Since the birth of Pivot Lang JIT engine, I have been struggling with this kind of problem. In most cases, unfortunately, I failed to find the root cause or could not reproduce the problem on my local machine.
Of course, I’m not writing this article to complain about the LLVM JIT engine, I’m writing because, despite so many failures and disappointments, I finally managed to solve a segfault. I would like to share my experience with you and hope it can help you when you encounter similar problems.
The Segfault
The segfault happened not on my computer, but on a Linux GitHub action CI. Same code works well on all platforms if it’s AOT-compiled, and the JIT code fails every time on Linux, sometimes it also fails on Windows, but not macOS.
Pre-Analyzing the Problem
The log of failed CI only barely tells the exception location, and I don’t have a Linux available when the CI failed, so I started by analyzing the other information. The exception has a very significant attribute that it never happens on Mac runner, so why mac is special? Well, the first thing that comes to my mind is architecture: both Linux and Windows runners are x86_64, but the Mac runner is arm64.
Every CI is running the same IR code, so the JIT-produced instructions shall be similar, there are two possibilities:
- The x86_64 JIT engine has a bug, it’s producing wrong instructions.

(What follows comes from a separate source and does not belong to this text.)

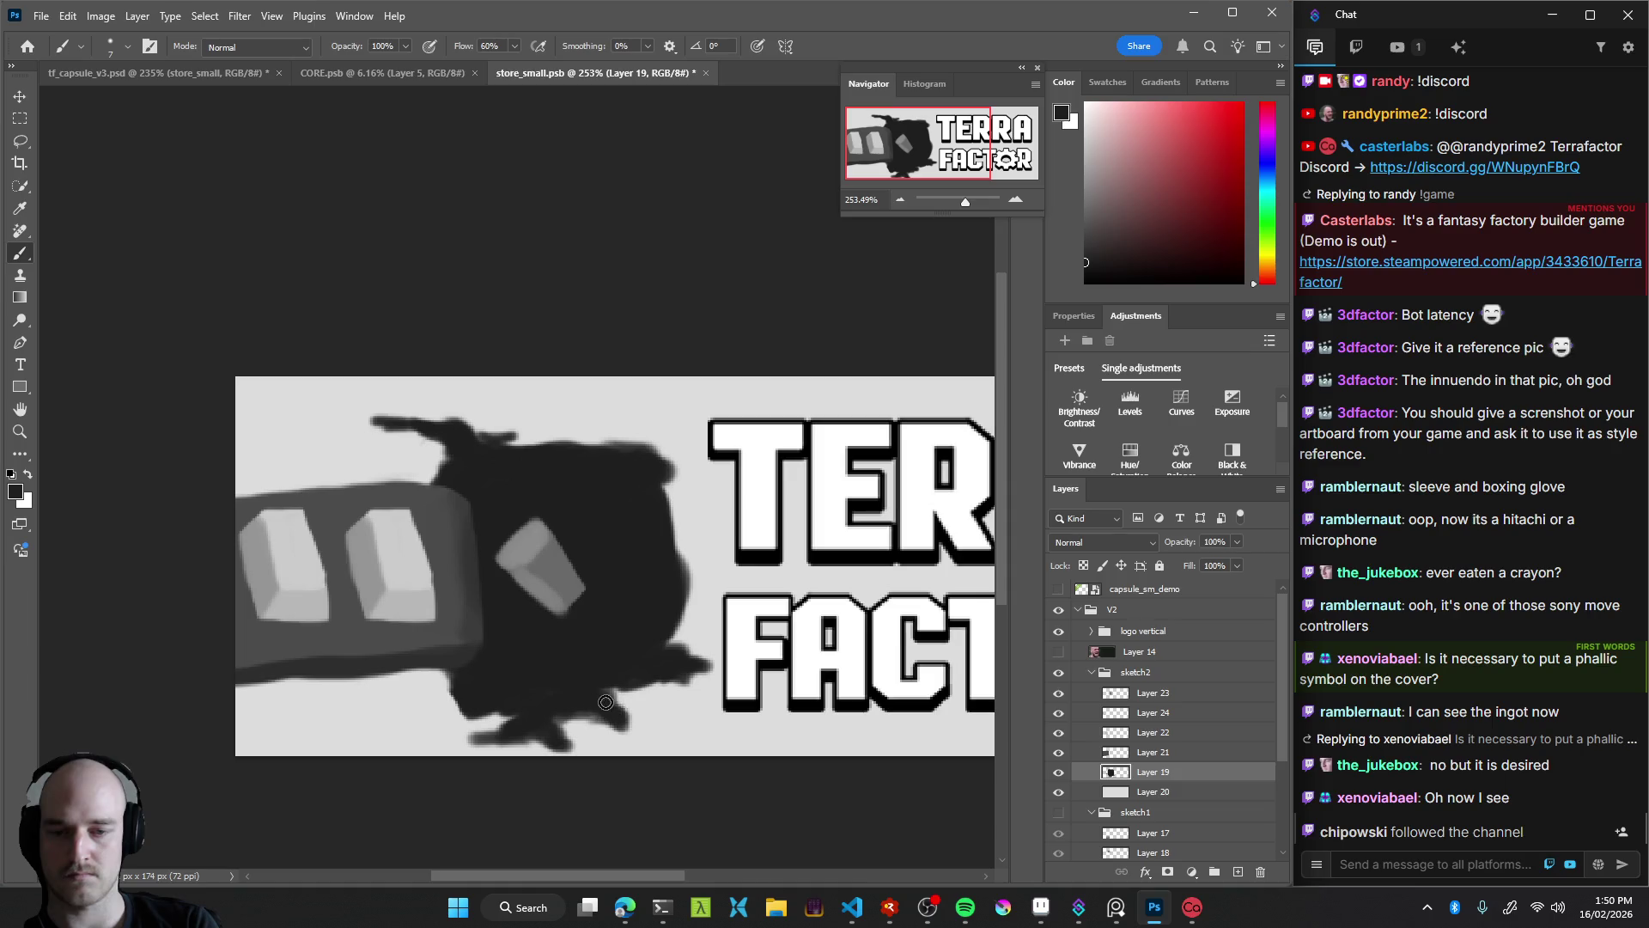
# Darken and extend the blob's right and top edges, then zoom out to view the capsule
pyautogui.moveTo(693, 600); pyautogui.dragTo(662, 564)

- The instruction produced on x86_64 has more limitations than arm64
Narrowing Down the Problem
After I got home and launched my WSL2, I started to reproduce the problem on my local machine. I bisected the code and built a minimal reproducer like the following:
Note that I don’t know which line the exception happened, If I add more
println
or remove any of the lines the exception may disappear, which is pretty wield.

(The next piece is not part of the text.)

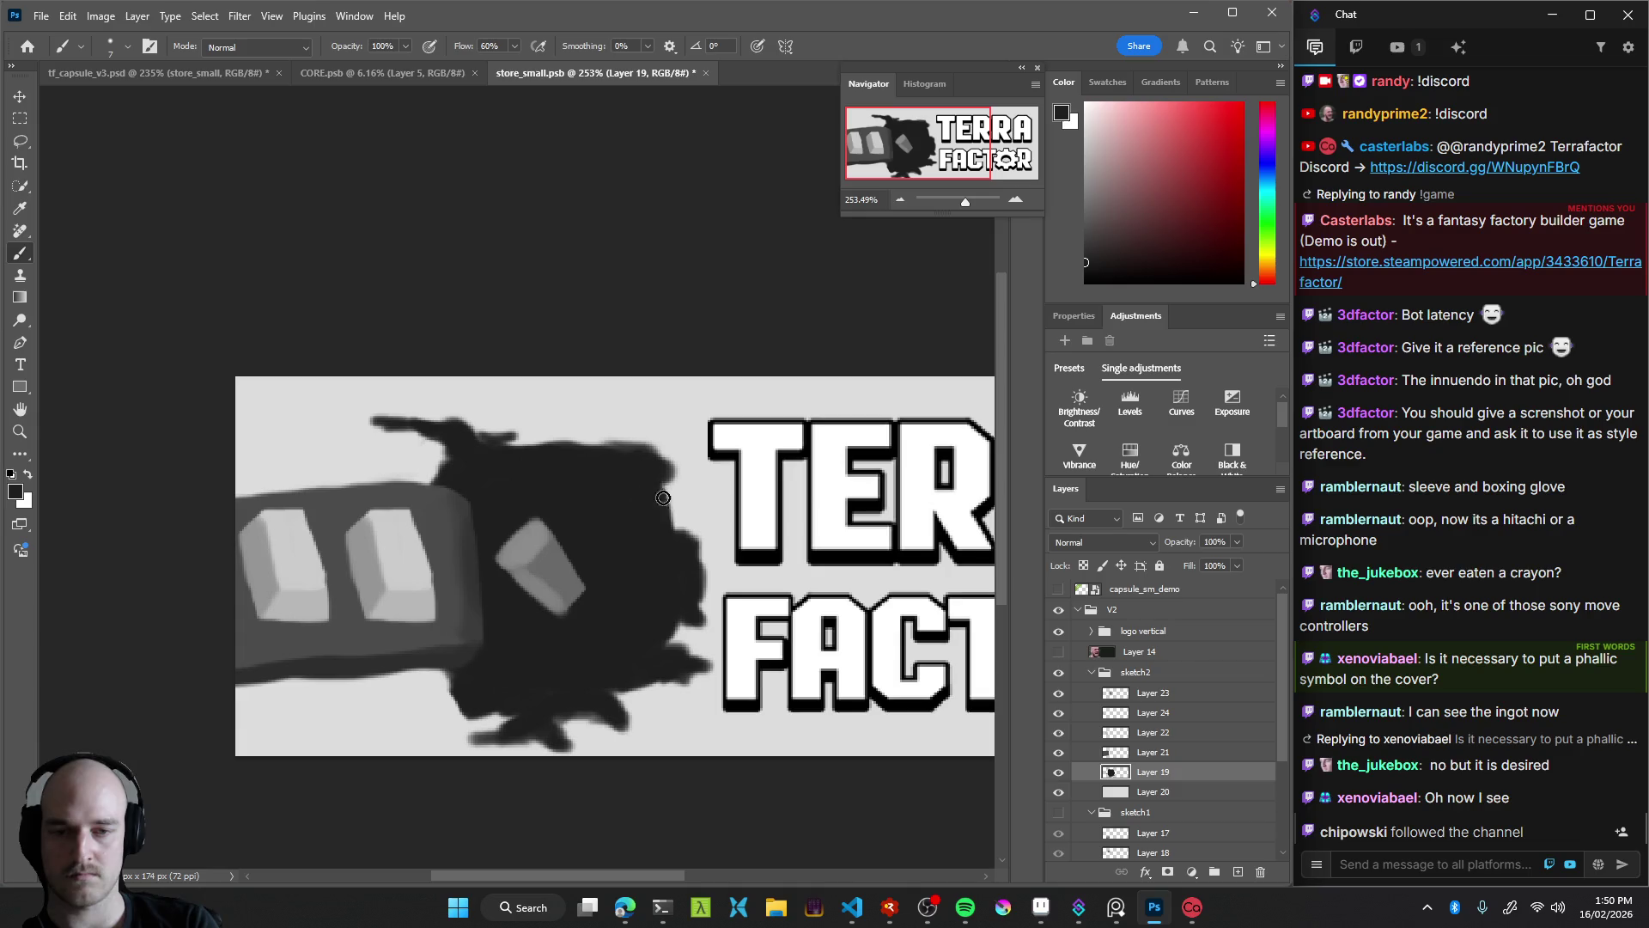
pyautogui.moveTo(681, 497); pyautogui.dragTo(682, 506)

I immediately noticed that the i128
type might be the key, as it’s not supported natively,
which is special compared to other primitive types. So I tried to replace the i128
with
i64
and the exception disappeared.
Then I tried to use lldb
to find out the exact instruction that caused the exception.
Oh, great, lldb
cannot load any instructions before the exception and the call stack is empty,
just as expected.
On the disassembly view, obviously, the exception happened at the movaps
instruction, which is
a SIMD instruction. SIMD is used to play with bytes in parallel, if there’s anywhere the code above
related to SIMD instructions, it’s likely to be i128
, as other data types are not
large enough to benefit.
In line 5 of the disassembly view, there’s a cmpq
instruction, comparing a variable with 1
, which
matches the logic in source code line 22. This gives me the exact exception point in source code.
Analyzing The Root Cause
Now the problem is clear: the JIT engine is producing SIMD instructions movaps
for i128
type
variables, which is causing a segmentation fault on x86_64. The next step is to find out why the
instruction failed.
After doing some research, I found that movaps
instruction requires the destination address to be
aligned to 16 bytes. In our case, the destination address is rsp+0x18
, which is
0x00007fffffffc40 + 0x18=0x7FFFFFFFC58
, and it’s not aligned to 16 bytes. It never happens on
Mac because aarch64 allows unaligned access, but x86_64 does not.
Fix
The fix is simple: just make sure the alloca
instruction generated for i128
type variables
are aligned to 16 bytes, like:
%ptr = alloca i128, align 16
Conclusion
In primary school, my mom sent me to learn swimming. I learned freestyle, every weekend for 2 hours.
Whenever I was having trouble swimming, my coach would give me the same diagnosis: I was trying to do everything at once. I thought I learned theory well, and I tried to swim just like athletes, but I couldn’t. My body didn’t know how to swim yet. Instead of trying to swim immediately, I need to practice kicking with my legs, stroking with my hands, and turning to breathe. And after all that practice, I could swim.
I never got good at swimming, but I did take these lessons to heart in my programming. When dealing with problems that seem impossible to solve, it’s important to break them down into smaller, more manageable pieces. Step by step and ensure you’re moving forward, even if it’s just a little bit.